**DATASET RECORDS:**
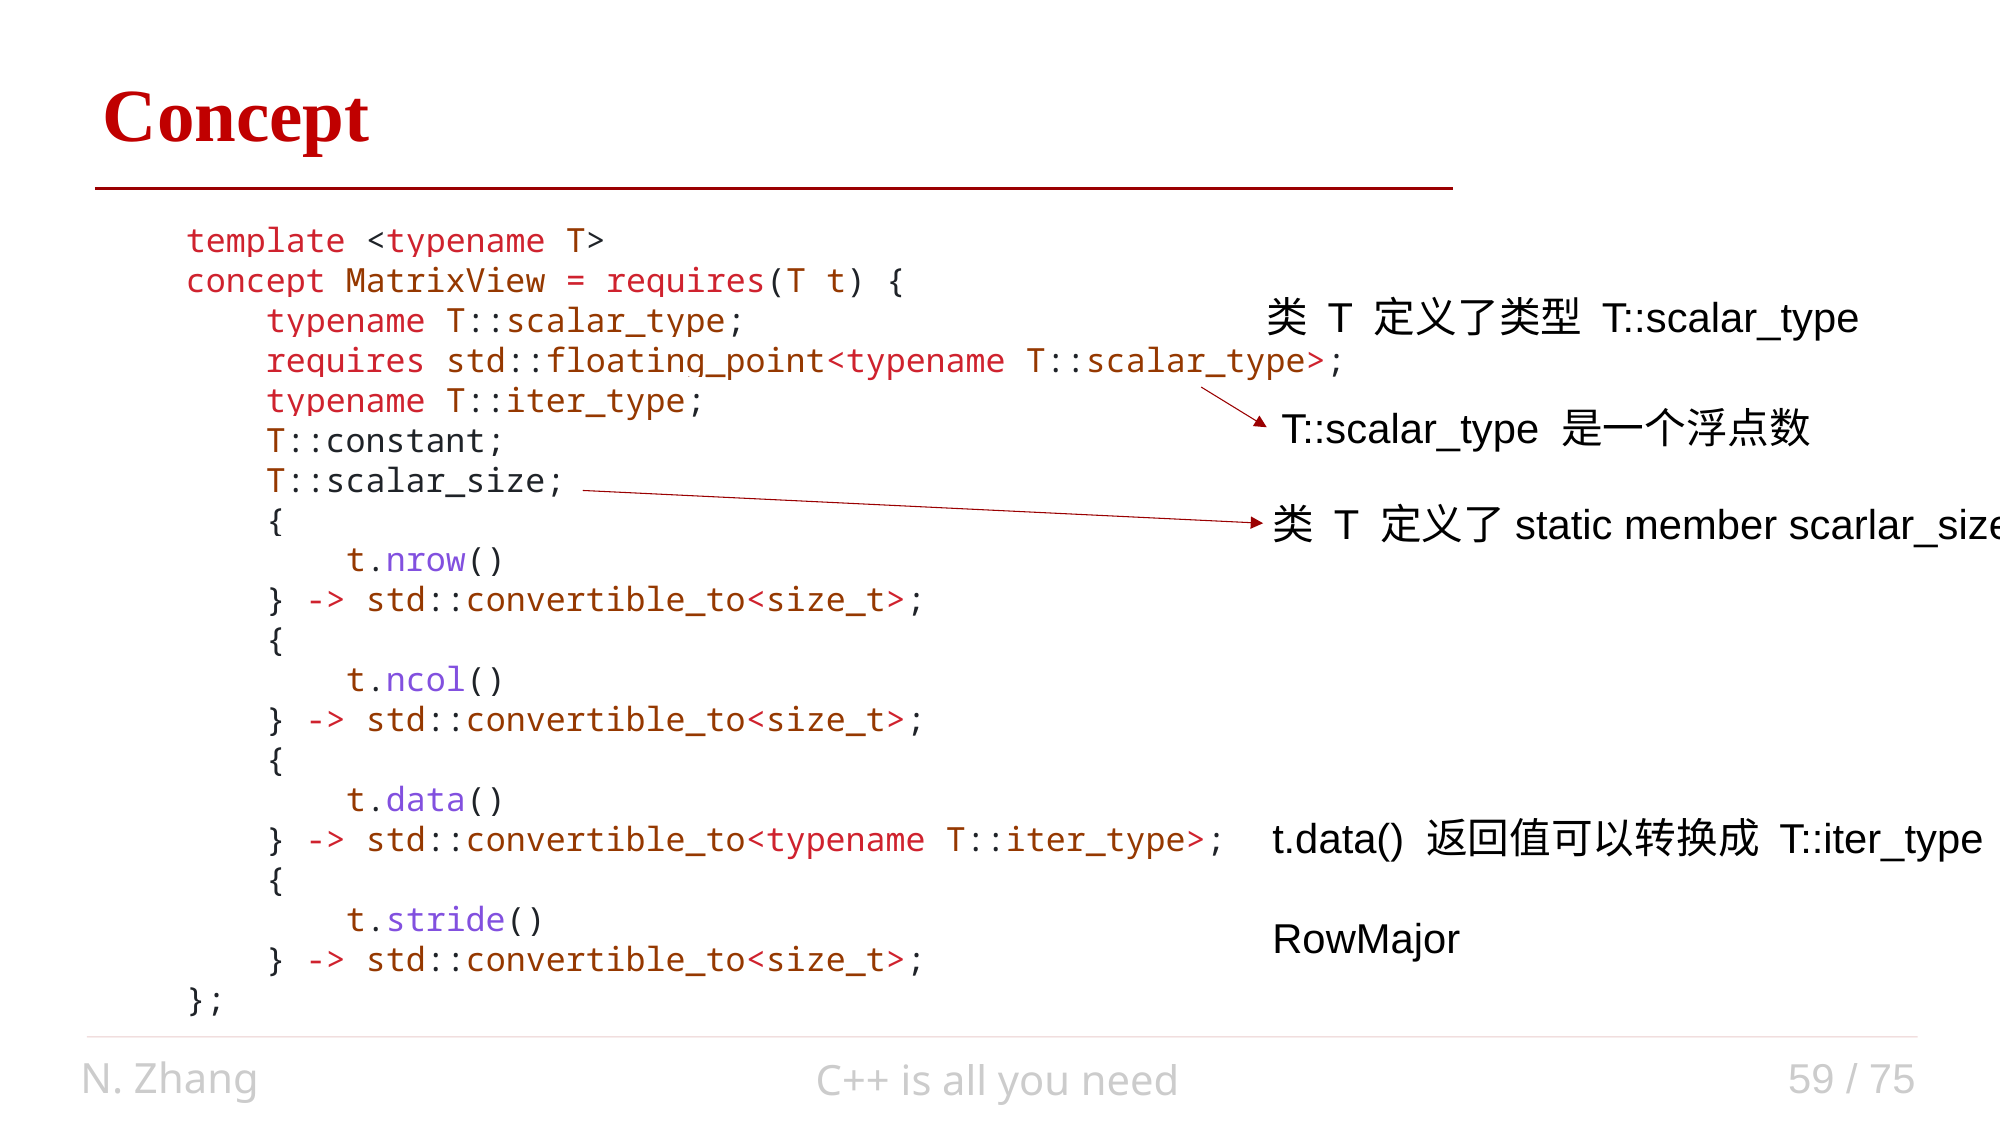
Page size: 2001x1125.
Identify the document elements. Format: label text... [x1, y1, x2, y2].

text_box 类 T 定义了static member scarlar_size [1257, 490, 2000, 556]
text_box 59 / 75 [1773, 1044, 1931, 1110]
text_box t.data() 返回值可以转换成 T::iter_type RowMajor [1257, 804, 1999, 970]
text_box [582, 490, 1264, 524]
text_box template <typename T> concept MatrixView = requires(T t) { typename T::scalar_type; requires std::floating_point<typename T::scalar_type>; typename T::iter_type; T::constant; T::scalar_size; { t.nrow() } -> std::convertible_to<size_t>; { t.ncol() } -> std::convertible_to<size_t>; { t.data() } -> std::convertible_to<typename T::iter_type>; { t.stride() } -> std::convertible_to<size_t>; }; [11, 211, 1727, 1026]
text_box Concept [88, 58, 1166, 164]
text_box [1201, 386, 1270, 428]
text_box N. Zhang [65, 1044, 274, 1110]
text_box C++ is all you need [800, 1046, 1195, 1112]
text_box T::scalar_type 是一个浮点数 [1266, 394, 1827, 460]
text_box 类 T 定义了类型 T::scalar_type [1251, 283, 1875, 349]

**EXERCISE DESCRIPTION:** Give again only the lines of the material above that run from the one with "Identify the document" through the end, both included, exactly as they appear.

**ANSWER BOX:**
Identify the document elements. Format: label text... [x1, y1, x2, y2].

text_box 类 T 定义了static member scarlar_size [1257, 490, 2000, 556]
text_box 59 / 75 [1773, 1044, 1931, 1110]
text_box t.data() 返回值可以转换成 T::iter_type RowMajor [1257, 804, 1999, 970]
text_box [582, 490, 1264, 524]
text_box template <typename T> concept MatrixView = requires(T t) { typename T::scalar_type; requires std::floating_point<typename T::scalar_type>; typename T::iter_type; T::constant; T::scalar_size; { t.nrow() } -> std::convertible_to<size_t>; { t.ncol() } -> std::convertible_to<size_t>; { t.data() } -> std::convertible_to<typename T::iter_type>; { t.stride() } -> std::convertible_to<size_t>; }; [11, 211, 1727, 1026]
text_box Concept [88, 58, 1166, 164]
text_box [1201, 386, 1270, 428]
text_box N. Zhang [65, 1044, 274, 1110]
text_box C++ is all you need [800, 1046, 1195, 1112]
text_box T::scalar_type 是一个浮点数 [1266, 394, 1827, 460]
text_box 类 T 定义了类型 T::scalar_type [1251, 283, 1875, 349]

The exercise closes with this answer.